President of Honduras Calls for Drug Legalization

It seems that there is a growing trend in Latin America to openly challenge Washington’s war on drugs. Yesterday, Manuel Zelaya, president of Honduras, openly called for the legalization of drugs as a way to tackle drug-trafficking violence. The venue for Zelaya’s plea couldn’t be less welcoming: a ministerial summit of the UN Office of Drugs and Crime.

However, Zelaya is not alone in Latin America. In Argentina, the current government of Cristina Fernández is promoting the decriminalization of drug consumption. In Mexico, where drug related violence is tearing the country apart, the PRD, the biggest opposition party, has also openly called to legalize drugs. And this is not just a left-leaning phenomenon. Felipe Calderón, Mexico’s conservative president, has recently proposed decriminalizing small amounts of some drugs, including cocaine and marijuana.

There are several factors that explain why Latin American leaders are now calling for a different approach to the U.S. international war on drugs. First, the left-leaning governments that don’t enjoy good relations with Washington are less concerned with upsetting it. Second, drug-related violence and corruption are reaching highly disturbing levels, especially in Mexico and Central America and are overwhelming law enforcement authorities. In Guatemala the local army recently admitted that there are portions of the country’s territory under the control of local cartels. Washington’s war on drugs is threatening the stability of these democracies.

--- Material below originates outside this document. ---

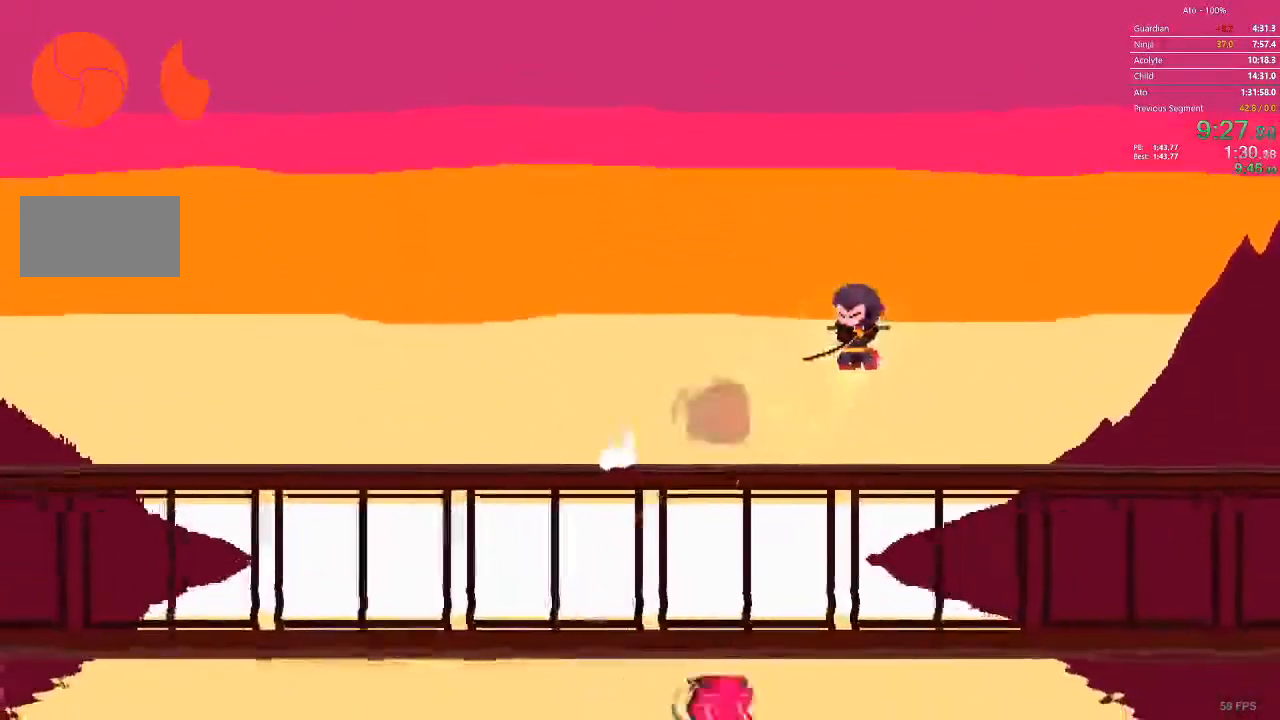
{"buttons": ["DPAD_RIGHT"], "events": []}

However, another important factor is that many Latin American countries are now less susceptible to punishment from the United States, thanks in part to free trade agreements. A decade ago, all Latin American countries but Mexico depended on unilateral trade preferences to export to the U.S. market. Upsetting Washington could represent losing these preferences. Today, 11 Latin American countries have implemented (or are in the process of implementing) permanent trade agreements with the United States that ironically gives them more stability in their relationship with Washington.

As Ted Galen Carpenter recently explained in an op-ed, the stakes are too high for stability and security not only for Latin American countries but also for the U.S. Let’s hope that more leaders in the region raise their voices against the failed international war on drugs, and call for sensible policies such as drug legalization.